What the exercise asks: Please set down the records below exactly as they appear.

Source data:
*** Block opens ***

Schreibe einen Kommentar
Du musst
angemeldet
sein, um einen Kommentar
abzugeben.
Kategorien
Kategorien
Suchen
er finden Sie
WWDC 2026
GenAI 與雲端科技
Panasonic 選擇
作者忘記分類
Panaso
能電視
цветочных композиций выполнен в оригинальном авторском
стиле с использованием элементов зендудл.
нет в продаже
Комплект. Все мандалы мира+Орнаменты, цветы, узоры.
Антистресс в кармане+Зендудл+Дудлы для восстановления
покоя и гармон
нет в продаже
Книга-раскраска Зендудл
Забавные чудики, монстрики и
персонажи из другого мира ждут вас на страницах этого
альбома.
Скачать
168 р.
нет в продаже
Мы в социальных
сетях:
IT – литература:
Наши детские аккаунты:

*** Block closes ***

Solution:
Schreibe einen Kommentar
Du musst
angemeldet
sein, um einen Kommentar
abzugeben.
Kategorien
Kategorien
Suchen
er finden Sie
WWDC 2026
GenAI 與雲端科技
Panasonic 選擇
作者忘記分類
Panaso
能電視
цветочных композиций выполнен в оригинальном авторском
стиле с использованием элементов зендудл.
нет в продаже
Комплект. Все мандалы мира+Орнаменты, цветы, узоры.
Антистресс в кармане+Зендудл+Дудлы для восстановления
покоя и гармон
нет в продаже
Книга-раскраска Зендудл
Забавные чудики, монстрики и
персонажи из другого мира ждут вас на страницах этого
альбома.
Скачать
168 р.
нет в продаже
Мы в социальных
сетях:
IT – литература:
Наши детские аккаунты:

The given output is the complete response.